“How are you today, Number 34?” Gemma said.
Arlo snickered.
“Number 34? That’s harsh. My name is Arc, Gemma.”
Gemma only smiled at Number 34 as she and Arlo moved past. Better set the tone right from the start. She hadn’t expected alien males to make a pass at her because most found humans repelling in the romantic sense, just like the humans found most aliens too strange to contemplate a coupling. But here, bored to tears in their cells, some might try to strike a friendship.
She wanted to show this Arc she wouldn’t be game. They had specifically warned her at her training that making friends with a prisoner always ended badly. They invariably exploited their relationship with the helpers.
At the next cell door, no one was waiting for them with a bowl in hand. The darkened interior remained undisturbed by any movement and seemed unoccupied.
Simon.
Arlo wasn’t pleased. “Well, if he can’t be bothered to come out for food, then I guess I won’t be bothered to give him any.”
He made a move past the darkened cell where skeletal Simon was sitting with the blanket over his shoulders just like Gemma had left him.
“Wait!” Gemma’s strong reaction startled Arlo. “Wait. He can’t stand.”
“Then he can’t eat,” Arlo countered.
“Let’s give him his portion. It’s only fair.”
“Who cares?”
“Where’s his bowl?”
“I dunno. You can ask Ruby later.”
Arlo moved along, but Gemma put the bucket down. When Arlo reached to scoop the gruel for the next prisoner, his ladle found air. Annoyed, he turned to her.
“Seriously?”
“It’ll be just a minute,” Gemma assured him and rushed back to where Ruby was cluttering her bucket that doubled as a rolling tray for dishes.
Gemma snatched the only remaining bowl from the bucket and hurried back, ignoring Ruby’s questioning look.
She made Arlo pour some food into the bowl and unlocked Simon’s cell by pressing her hand to the onyx plate.
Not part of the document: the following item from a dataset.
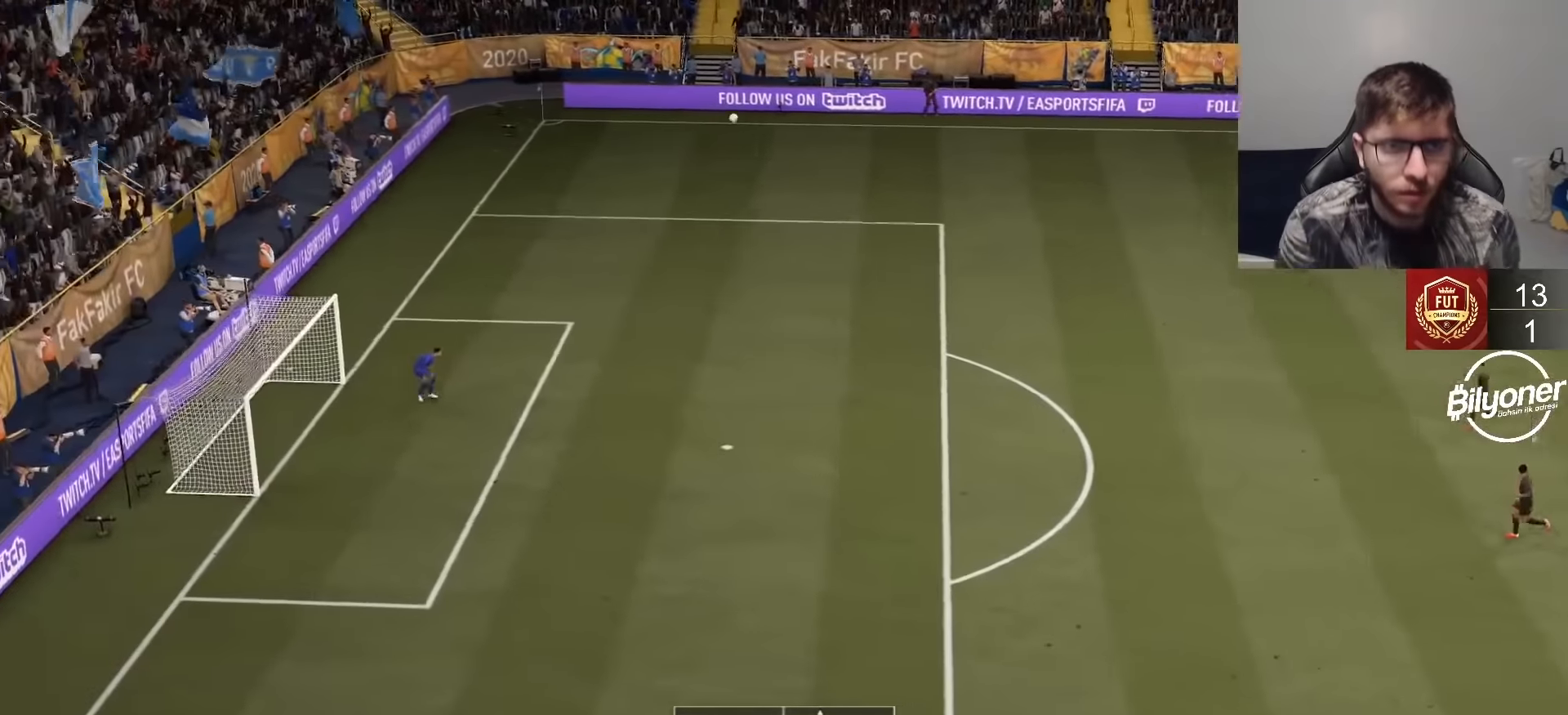
{"buttons": [], "left_stick": "center", "right_stick": "center", "events": []}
The door unlatched with reluctance as if it didn’t appreciate the disturbance of the occupant of this solitary cell. Crypt, that’s what it reminded her of. Death was coming, and no one should interfere with its arrival.
She clamped down on her imagination spurred on by the depressing atmosphere that surrounded him. He wasn’t dead yet.
“Simon,” Gemma said gently, aware that he couldn't hear her. “Food. You need to eat.”
She didn’t expect a reaction but was nevertheless disheartened to have her expectations realized. His bony hands lay limply in his lap. His sightless eyes never moved. He hadn’t moved. The rank air of the cell hung still.
“What’s taking you so long? Come on, you’re screwing up my routine!” Arlo’s angry shout brought her head around.
She carefully placed the bowl on a chair next to the cot and sank the spoon in it.
“Eat, Simon. Please try.”
She left his cell and picked up the bucket.
The lunch, by no means satisfying, tidied the inmates up until dinner which consisted of more of the same gruel with an addition of a bread roll made from sub-par, stale corn flour.
After every cell received a portion, Arlo complained that his hand was killing him and disappeared, leaving it to Gemma to take the empty food bucket downstairs. She was both miffed and relieved to find herself abandoned by her co-worker. She was beginning to realize that sometimes Arlo was more work than help. Most of the time he was more work than help.
Meanwhile, Ruby went around and collected dirty bowls and spoons, making sure everybody returned both to her. Human or alien, inmates were notoriously creative in using spoons in all kinds of inventive ways, and not to make coat hangers.